6-2 Evaluation of Thermal Properties of High Burnup MOX Fuel for LWRs

-Thermal Conductivity Change in MOX Pellets Due to Long-Term Use-

Fig.6-4 Schematic diagrams of a LWR fuel rod and radial temperature profile in the fuel rod

Fig.6-4 Schematic diagrams of a LWR fuel rod and radial temperature profile in the fuel rod

The fuel rod consists of fuel pellets and zirconium alloy cladding, and is used in LWRs. The fuel pellet temperature is dependent on pellet thermal conductivity and fuel rod power. The radial temperature profile in the pellet is close to a parabolic shape.

 

Fig.6-5 Comparison between measured and calculated fuel temperatures of high burnup MOX fuels

Fig.6-5 Comparison between measured and calculated fuel temperatures of high burnup MOX fuels

The fuel center temperatures measured in high burnup MOX fuel rods are close to the values calculated by equation B, in which only the effect of burnup on the thermal conductivity of UO2 pellet is considered.

From the perspective of the effective use of resources, high burnup of LWR (Light Water Reactor) fuel and the use of plutonium (Pu) as MOX (Mixed Oxide) fuel are being promoted stepwise with LWRs.

Schematic diagrams of a LWR fuel rod are shown in Fig.6-4. Fuel behaviors such as fission gas release from pellet strongly depend on the pellet temperature during irradiation. In terms of the safety evaluation of fuel, since the fuel temperature during irradiation is strongly related to the thermal conductivity of the fuel pellet, it is necessary to evaluate the thermal conductivity of pellet with high accuracy in order to properly evaluate the pellet temperature during irradiation.

The thermal conductivities of uranium dioxide (UO2) have been investigated up to the high burnup region. However, thermal conductivity data of MOX pellet are not yet satisfactory, especially at high burnup.

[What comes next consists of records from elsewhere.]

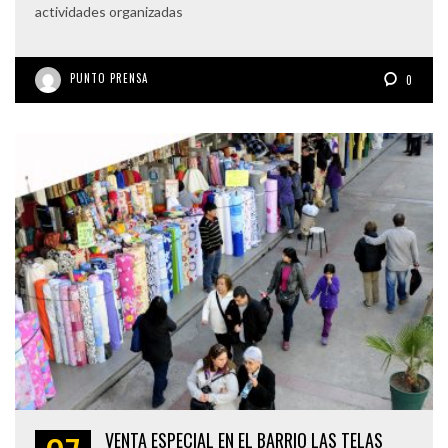
actividades organizadas
PUNTO PRENSA
0
VENTA ESPECIAL EN EL BARRIO LAS TELAS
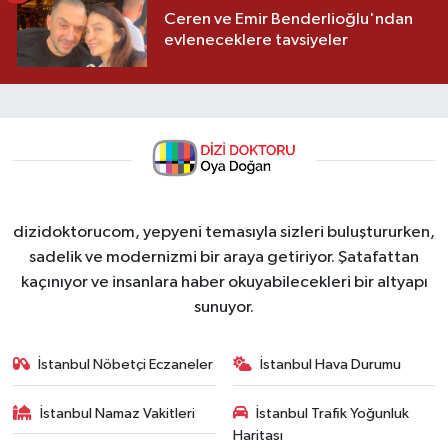
Ceren ve Emir Benderlioğlu'ndan
evleneceklere tavsiyeler
dizidoktorucom, yepyeni temasıyla sizleri buluştururken,
sadelik ve modernizmi bir araya getiriyor. Şatafattan
kaçınıyor ve insanlara haber okuyabilecekleri bir altyapı
sunuyor.
İstanbul Nöbetçi Eczaneler
İstanbul Hava Durumu
İstanbul Namaz Vakitleri
İstanbul Trafik Yoğunluk
Haritası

In this study, MOX fuels irradiated up to high burnup in European LWRs were re-irradiated in a test reactor, and data concerning the thermal conductivity change in high burnup MOX fuel (about 80 GWd/tHM) were obtained by measuring the fuel center temperatures.

The fuel center temperatures of the MOX fuel rods were measured while changing the heat generation rate per unit length of the fuel rod (Linear Heat Rate: LHR) during irradiation. The measured fuel center temperatures were compared with values calculated by a fuel performance analysis code (Fig.6-5). The thermal conductivity models of MOX pellet proposed in the literatures were used in the calculation. Equation A is an equation in which the degradation effects of Pu addition and burnup on the thermal conductivity of UO2 are considered. Equation B is an equation in which only the degradation effect of burnup on the thermal conductivity of UO2 is considered. Here, the validity of equation B with respect to UO2 pellet was confirmed by the fuel center temperature measurements of high burnup UO2 pellet that were also conducted in this study. As seen in Fig.6-5, the measured fuel center temperatures of the MOX fuel rods are close to the values calculated by equation B rather than those calculated by equation A. These results suggest that the difference of thermal conductivity between MOX and UO2 pellets becomes small in high burnup region. This also suggests that the fission products and irradiation defects accumulated in the crystal lattice during irradiation have a greater effect on the thermal conductivity of MOX fuel pellet than does the Pu added at fabrication. This information is useful for improving the accuracy of safety evaluations for high burnup MOX fuel.

The present study was performed as part of a program sponsored and organized by the Nuclear and Industrial Safety Agency (NISA), the Ministry of Economy, Trade and Industry (METI).


Reference
Nakamura, J. et al., Thermal Conductivity Change in High Burnup MOX Fuel Pellet, Journal of Nuclear Science and Technology, vol.46, no.9, 2009, p.944-952.